Только на днях он слышал как какой-то студент, неопрятный и золотушный, говорил приятелю:
— … недотрога. У нас новенькая, тоже закочевряжилась. Никакой пролетарской сознательности, жмётся да жмётся. Я, брат, сразу спознал чужеродный класс. Ребята, говорю, она или поповна, или того хуже. Стали карточку выверять и аккурат, в точку. Происхождение неверно показала. Преднамеренно! Чтобы на курс поступить.
Всё так. Но ведь он — ГПОТ не «кочевряжился», он всегда — как велено. Неужели из-за дяди? Чушь, для этого не надо морочить людей в трамваях, на такой случай есть ОГПУ. Скорее уж можно было предположить, что гипнотизёра наняли комсомолки общества «Долой стыд». Года три назад в прессе появлялись сообщения об их пропагандистских акциях в московском транспорте. Да Прохор Филиппович и сам не единожды заставал девушек за непристойными выходками.

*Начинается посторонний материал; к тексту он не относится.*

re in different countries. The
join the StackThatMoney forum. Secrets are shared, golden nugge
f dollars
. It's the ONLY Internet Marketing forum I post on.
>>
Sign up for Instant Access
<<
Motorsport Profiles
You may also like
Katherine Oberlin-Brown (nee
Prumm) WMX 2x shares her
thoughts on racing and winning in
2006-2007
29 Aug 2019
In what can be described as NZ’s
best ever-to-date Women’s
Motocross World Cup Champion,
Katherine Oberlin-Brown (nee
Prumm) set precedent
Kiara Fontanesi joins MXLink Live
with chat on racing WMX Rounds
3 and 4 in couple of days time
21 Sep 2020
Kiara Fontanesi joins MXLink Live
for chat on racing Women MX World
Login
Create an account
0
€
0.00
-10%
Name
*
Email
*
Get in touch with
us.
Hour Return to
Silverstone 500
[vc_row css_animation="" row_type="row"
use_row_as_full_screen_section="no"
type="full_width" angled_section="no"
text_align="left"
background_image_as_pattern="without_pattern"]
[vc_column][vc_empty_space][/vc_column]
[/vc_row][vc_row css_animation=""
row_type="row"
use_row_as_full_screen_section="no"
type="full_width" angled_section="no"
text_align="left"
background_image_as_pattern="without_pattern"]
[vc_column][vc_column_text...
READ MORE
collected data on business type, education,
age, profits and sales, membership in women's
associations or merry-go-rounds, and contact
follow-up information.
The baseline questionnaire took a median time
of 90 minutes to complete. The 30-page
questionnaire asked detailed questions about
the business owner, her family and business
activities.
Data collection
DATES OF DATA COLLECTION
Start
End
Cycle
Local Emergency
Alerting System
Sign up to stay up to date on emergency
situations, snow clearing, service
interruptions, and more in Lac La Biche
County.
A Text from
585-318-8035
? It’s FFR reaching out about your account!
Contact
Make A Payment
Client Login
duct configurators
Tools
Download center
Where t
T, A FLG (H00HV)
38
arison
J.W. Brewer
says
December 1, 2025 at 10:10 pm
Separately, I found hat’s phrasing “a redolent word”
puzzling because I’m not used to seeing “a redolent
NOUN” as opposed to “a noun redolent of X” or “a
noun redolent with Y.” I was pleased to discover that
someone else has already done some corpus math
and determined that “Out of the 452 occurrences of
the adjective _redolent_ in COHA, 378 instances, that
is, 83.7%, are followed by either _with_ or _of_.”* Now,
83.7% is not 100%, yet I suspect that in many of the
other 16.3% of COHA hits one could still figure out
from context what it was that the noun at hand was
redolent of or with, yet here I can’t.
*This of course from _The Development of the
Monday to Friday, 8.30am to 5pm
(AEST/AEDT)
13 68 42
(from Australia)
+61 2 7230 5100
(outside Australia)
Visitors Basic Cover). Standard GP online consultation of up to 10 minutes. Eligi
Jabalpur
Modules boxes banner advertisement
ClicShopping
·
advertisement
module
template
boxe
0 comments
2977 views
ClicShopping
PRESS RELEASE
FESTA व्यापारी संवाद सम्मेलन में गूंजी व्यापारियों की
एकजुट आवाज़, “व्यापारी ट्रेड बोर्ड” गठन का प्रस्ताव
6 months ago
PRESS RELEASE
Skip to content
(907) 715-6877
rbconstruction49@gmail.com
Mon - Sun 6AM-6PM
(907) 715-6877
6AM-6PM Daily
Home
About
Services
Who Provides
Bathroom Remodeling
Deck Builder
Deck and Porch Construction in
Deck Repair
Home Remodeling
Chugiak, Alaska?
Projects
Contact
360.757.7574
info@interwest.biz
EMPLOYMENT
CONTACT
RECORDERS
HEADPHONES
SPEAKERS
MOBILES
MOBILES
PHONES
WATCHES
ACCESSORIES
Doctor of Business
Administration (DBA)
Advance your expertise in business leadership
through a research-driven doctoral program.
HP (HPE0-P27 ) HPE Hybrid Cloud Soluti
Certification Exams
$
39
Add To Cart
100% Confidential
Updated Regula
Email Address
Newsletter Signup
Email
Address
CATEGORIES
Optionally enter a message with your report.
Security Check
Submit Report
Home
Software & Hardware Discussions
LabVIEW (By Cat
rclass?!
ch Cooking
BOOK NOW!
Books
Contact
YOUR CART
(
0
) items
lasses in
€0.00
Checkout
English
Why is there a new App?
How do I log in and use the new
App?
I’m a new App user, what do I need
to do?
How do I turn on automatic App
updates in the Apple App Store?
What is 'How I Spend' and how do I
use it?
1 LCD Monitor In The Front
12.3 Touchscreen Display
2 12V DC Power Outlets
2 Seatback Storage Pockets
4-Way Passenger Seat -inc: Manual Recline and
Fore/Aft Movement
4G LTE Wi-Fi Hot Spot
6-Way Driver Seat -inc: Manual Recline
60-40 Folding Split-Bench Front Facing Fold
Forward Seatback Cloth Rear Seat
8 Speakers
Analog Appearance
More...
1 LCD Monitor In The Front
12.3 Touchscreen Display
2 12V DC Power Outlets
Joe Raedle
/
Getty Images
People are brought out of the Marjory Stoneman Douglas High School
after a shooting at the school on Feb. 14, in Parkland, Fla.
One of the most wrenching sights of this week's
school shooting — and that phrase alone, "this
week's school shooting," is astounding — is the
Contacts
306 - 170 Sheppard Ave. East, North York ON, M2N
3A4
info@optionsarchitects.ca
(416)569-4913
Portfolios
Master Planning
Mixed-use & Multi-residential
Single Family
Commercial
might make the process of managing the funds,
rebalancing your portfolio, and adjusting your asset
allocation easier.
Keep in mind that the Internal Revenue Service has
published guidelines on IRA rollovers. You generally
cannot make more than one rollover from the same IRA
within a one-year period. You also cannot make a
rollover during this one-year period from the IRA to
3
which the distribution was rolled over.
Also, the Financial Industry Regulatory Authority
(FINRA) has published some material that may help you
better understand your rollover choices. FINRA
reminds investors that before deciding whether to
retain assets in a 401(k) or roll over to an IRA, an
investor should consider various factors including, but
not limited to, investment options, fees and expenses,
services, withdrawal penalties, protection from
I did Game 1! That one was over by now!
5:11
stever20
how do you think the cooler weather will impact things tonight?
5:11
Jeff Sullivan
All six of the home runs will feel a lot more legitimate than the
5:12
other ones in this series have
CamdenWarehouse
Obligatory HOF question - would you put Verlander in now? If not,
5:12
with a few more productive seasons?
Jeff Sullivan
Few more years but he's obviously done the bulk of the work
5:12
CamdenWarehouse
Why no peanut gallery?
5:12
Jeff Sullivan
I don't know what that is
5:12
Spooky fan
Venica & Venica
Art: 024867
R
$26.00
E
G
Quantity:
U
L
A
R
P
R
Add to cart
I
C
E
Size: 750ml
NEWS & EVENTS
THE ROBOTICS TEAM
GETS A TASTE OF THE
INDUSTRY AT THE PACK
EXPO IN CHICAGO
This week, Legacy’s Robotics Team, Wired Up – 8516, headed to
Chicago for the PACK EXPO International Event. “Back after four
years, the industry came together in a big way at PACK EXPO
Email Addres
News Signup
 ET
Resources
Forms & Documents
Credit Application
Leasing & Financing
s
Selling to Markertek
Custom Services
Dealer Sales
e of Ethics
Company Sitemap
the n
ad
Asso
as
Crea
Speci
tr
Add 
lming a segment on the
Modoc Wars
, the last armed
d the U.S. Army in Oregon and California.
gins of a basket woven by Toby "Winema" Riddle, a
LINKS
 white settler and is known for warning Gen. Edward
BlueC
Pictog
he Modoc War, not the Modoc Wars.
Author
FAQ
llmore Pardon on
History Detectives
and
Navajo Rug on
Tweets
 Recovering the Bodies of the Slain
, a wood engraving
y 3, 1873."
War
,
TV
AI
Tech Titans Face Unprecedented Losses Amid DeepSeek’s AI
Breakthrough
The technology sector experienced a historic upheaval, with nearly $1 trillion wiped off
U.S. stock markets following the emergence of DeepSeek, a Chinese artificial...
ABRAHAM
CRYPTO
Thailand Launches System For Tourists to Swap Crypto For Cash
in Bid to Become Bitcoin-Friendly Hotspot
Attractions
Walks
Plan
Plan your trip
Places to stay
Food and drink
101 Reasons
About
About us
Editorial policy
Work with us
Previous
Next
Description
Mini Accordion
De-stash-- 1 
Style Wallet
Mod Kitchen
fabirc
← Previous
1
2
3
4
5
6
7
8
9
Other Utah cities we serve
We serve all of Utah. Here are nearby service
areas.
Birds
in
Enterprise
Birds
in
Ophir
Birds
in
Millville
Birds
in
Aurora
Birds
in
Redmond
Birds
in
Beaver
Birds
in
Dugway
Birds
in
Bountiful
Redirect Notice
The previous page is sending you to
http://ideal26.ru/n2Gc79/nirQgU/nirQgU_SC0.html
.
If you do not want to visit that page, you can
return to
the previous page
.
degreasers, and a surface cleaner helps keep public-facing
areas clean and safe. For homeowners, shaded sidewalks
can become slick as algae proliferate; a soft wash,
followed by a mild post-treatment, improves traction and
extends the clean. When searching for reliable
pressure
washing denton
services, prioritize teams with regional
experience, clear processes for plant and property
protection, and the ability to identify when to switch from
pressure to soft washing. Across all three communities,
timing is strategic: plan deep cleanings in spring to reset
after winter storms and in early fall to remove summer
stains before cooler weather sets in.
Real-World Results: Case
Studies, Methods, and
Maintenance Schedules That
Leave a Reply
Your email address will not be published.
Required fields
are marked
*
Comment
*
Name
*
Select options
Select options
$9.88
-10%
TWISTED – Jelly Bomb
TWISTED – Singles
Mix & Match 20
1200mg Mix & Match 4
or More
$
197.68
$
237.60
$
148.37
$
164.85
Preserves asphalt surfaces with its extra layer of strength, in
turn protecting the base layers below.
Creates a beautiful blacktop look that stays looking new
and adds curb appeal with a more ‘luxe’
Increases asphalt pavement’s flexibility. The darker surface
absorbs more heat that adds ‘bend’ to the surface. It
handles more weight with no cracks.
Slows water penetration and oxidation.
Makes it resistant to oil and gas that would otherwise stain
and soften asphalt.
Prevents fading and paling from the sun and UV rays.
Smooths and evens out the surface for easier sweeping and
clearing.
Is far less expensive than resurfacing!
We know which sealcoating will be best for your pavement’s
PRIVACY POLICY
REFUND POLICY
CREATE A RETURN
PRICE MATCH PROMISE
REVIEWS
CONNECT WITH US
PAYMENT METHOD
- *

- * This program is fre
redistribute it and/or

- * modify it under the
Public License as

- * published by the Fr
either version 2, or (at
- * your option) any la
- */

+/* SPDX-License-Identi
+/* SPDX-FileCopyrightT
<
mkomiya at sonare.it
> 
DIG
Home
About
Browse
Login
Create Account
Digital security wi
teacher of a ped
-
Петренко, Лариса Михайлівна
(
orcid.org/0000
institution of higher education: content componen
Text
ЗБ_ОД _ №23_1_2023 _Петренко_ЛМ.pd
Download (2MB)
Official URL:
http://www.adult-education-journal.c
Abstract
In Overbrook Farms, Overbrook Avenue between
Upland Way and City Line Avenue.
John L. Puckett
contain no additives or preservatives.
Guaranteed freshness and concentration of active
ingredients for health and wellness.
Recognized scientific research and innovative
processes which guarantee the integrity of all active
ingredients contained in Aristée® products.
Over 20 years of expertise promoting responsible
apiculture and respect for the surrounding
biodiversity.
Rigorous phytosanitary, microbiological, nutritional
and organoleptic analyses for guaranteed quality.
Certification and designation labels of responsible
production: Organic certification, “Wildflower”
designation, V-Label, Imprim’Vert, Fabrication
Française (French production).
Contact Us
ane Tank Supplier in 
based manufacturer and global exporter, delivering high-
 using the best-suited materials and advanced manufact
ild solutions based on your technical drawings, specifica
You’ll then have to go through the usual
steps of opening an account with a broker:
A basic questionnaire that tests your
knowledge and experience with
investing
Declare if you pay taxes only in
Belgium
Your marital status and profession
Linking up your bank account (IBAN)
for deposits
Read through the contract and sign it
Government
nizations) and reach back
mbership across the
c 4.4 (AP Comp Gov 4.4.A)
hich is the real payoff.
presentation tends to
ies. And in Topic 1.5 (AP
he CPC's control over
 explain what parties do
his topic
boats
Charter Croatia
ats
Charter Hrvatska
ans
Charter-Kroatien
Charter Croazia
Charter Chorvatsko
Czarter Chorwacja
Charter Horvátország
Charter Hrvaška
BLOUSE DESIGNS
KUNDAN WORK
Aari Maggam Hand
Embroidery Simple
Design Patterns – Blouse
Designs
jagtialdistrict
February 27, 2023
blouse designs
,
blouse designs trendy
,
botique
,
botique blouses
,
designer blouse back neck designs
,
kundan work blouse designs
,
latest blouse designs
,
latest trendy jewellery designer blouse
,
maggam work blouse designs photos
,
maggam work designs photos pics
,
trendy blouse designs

Раз, проходя мимо священнослужителя… Но таким образом молодёжь боролась с религиозным наследием прошлого, тьмой, невежеством. Ещё, в набитом кинозале… Тогда, комсомолки очищали лучшие места от разной старорежимной сволочи, которая, зажав свои утончённые носы кисейными платочками, летела из партера как от агитпропа. Но зачем устраивать обструкцию ему, человеку партийному, на кресло которого никто, кажется, кроме Селёдкина и не зарится. Или попросту пакостят?
ГПОТу сделалось не по себе. Он опять оглядел присутствующих. Гости явно тяготились застольем, по существу говорили вяло и неохотно. В их равнодушных лицах читался приговор.